▶ Job: Select every line in the entries below that contains the word "programme", matching its case exactly.

BEGIN Data records

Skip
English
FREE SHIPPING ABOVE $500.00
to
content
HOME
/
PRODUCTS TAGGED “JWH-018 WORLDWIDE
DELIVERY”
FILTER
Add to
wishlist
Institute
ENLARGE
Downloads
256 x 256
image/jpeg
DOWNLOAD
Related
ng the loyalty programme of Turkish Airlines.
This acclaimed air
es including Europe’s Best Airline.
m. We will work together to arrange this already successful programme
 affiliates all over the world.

END Data records
BEGIN Data records

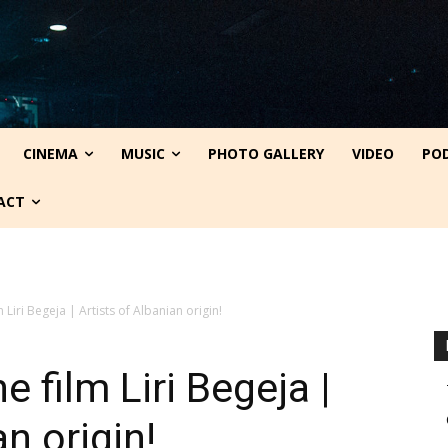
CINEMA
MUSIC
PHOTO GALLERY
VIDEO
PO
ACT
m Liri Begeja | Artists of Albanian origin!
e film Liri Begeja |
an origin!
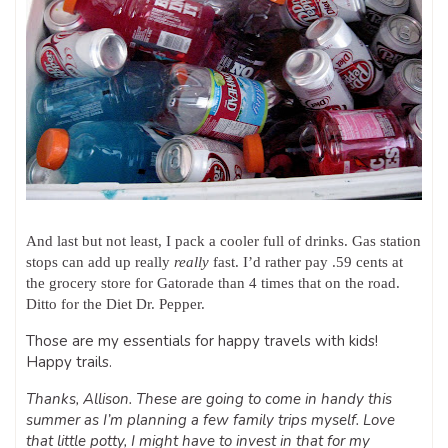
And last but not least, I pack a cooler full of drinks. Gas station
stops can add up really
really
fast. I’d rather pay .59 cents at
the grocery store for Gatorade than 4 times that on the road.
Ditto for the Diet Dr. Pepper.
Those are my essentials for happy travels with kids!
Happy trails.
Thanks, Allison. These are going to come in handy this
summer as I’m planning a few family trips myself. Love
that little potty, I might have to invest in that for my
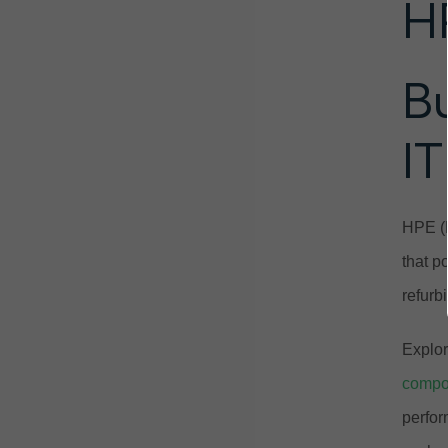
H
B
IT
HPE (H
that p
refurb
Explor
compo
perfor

END Data records

▶ Completed exercise:
ng the loyalty programme of Turkish Airlines.
m. We will work together to arrange this already successful programme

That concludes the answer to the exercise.